**ENTRIES SUPPLIED:**
..........
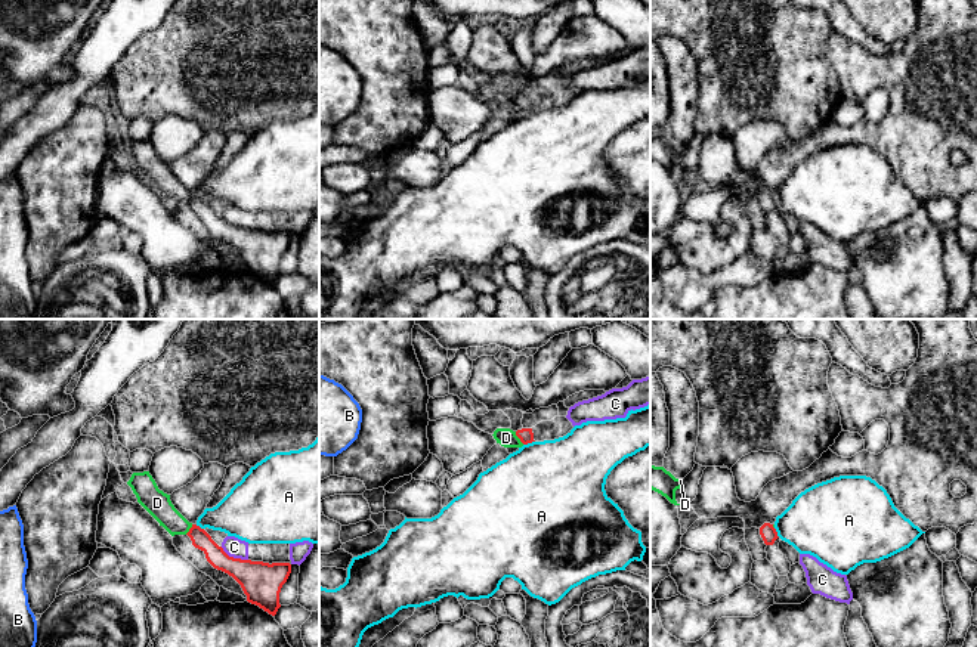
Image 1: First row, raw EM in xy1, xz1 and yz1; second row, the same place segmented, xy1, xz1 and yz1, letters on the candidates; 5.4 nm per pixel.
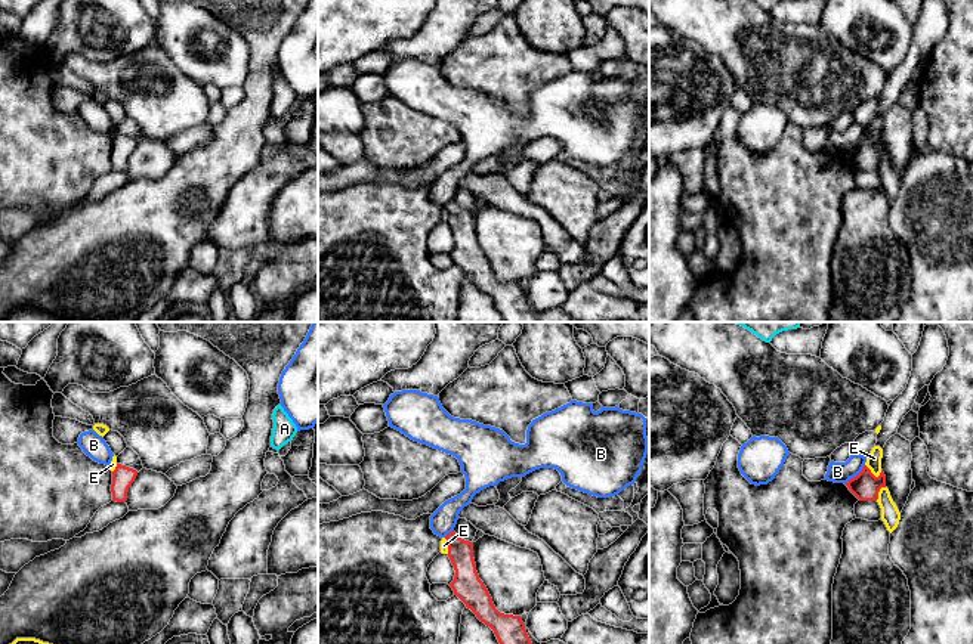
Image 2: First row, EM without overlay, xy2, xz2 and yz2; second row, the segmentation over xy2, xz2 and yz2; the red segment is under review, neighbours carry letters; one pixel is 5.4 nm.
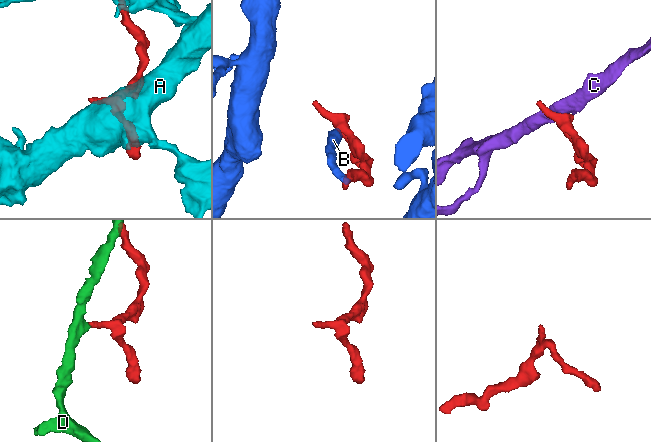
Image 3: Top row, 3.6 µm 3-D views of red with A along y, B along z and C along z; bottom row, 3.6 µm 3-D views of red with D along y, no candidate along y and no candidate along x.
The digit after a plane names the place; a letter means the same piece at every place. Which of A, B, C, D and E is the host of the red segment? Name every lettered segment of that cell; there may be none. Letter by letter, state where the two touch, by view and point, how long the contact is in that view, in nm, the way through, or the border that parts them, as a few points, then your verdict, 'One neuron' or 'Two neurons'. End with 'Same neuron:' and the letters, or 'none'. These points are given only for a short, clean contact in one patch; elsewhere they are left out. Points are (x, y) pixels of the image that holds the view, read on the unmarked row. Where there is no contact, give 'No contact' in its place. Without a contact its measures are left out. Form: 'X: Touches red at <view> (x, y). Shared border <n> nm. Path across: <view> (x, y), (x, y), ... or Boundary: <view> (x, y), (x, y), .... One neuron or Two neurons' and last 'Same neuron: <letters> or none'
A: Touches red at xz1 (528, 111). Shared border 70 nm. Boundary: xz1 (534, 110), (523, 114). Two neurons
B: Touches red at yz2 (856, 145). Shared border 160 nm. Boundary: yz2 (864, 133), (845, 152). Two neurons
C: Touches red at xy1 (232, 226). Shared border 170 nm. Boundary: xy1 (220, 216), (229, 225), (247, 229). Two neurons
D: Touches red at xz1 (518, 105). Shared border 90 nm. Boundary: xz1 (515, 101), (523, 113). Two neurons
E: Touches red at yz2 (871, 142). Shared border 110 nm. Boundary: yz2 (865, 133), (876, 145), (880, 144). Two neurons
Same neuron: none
..........
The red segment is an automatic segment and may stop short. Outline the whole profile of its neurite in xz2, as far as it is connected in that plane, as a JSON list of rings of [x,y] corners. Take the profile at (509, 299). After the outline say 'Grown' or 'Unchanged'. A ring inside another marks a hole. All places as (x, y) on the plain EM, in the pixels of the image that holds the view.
..........
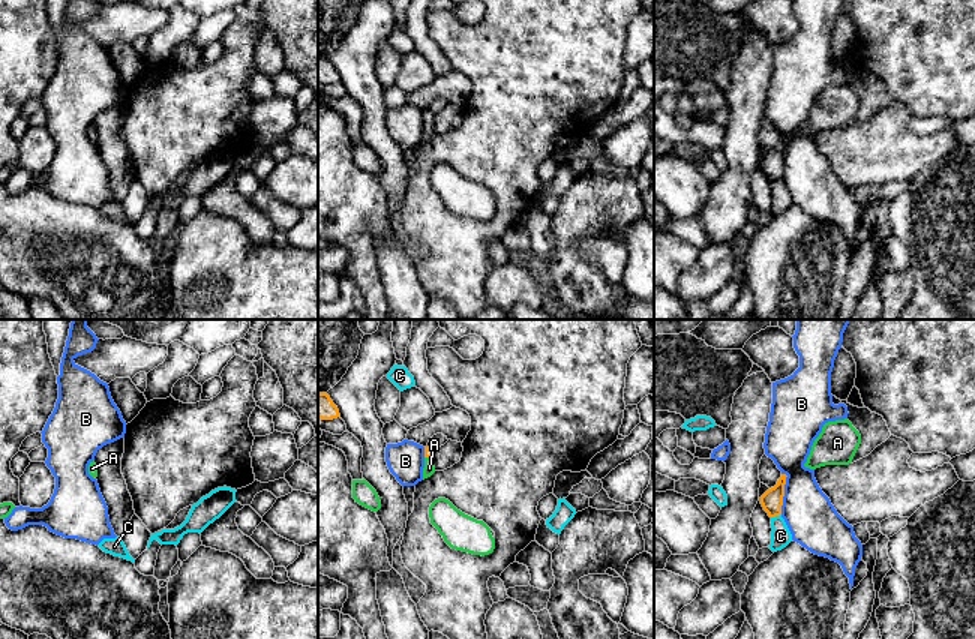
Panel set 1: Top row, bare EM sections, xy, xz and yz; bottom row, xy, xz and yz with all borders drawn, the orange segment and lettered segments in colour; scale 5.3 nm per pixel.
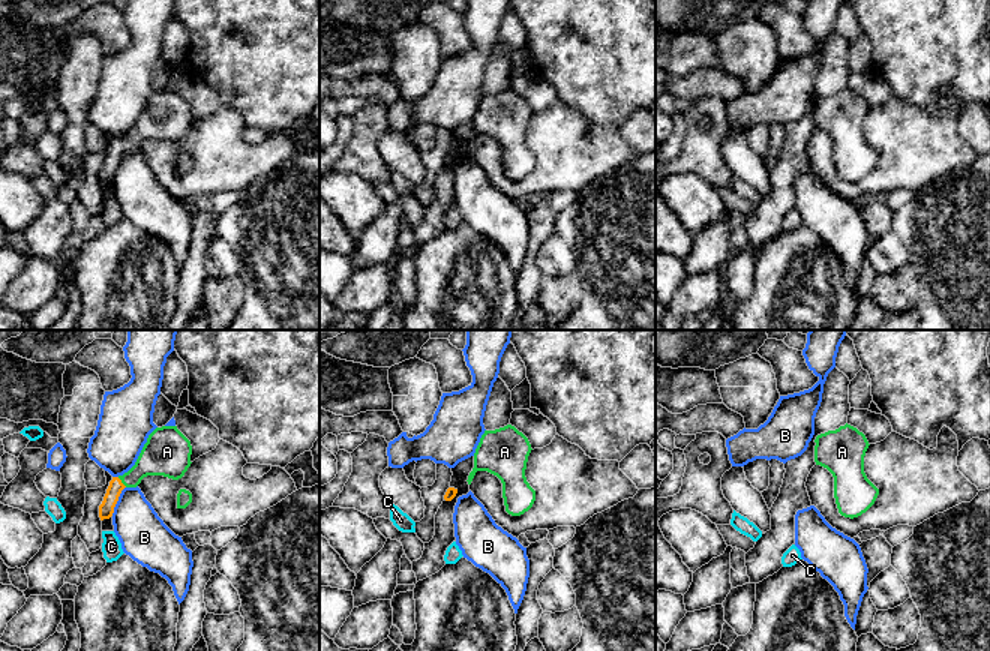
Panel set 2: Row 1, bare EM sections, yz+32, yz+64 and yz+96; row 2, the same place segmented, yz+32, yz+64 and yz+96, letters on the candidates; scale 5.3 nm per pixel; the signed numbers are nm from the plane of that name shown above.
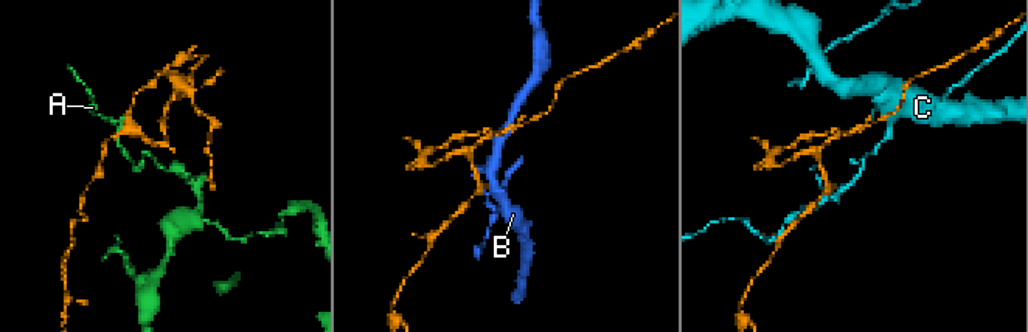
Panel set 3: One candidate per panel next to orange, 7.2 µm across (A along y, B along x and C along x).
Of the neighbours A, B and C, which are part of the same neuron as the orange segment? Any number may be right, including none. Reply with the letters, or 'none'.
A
..........
**TASK INSTRUCTIONS:** In the listing above, find every line with the word "along" and copy it out.

**RESPONSE TO THIS TASK:**
Image 3: Top row, 3.6 µm 3-D views of red with A along y, B along z and C along z; bottom row, 3.6 µm 3-D views of red with D along y, no candidate along y and no candidate along x.
Panel set 3: One candidate per panel next to orange, 7.2 µm across (A along y, B along x and C along x).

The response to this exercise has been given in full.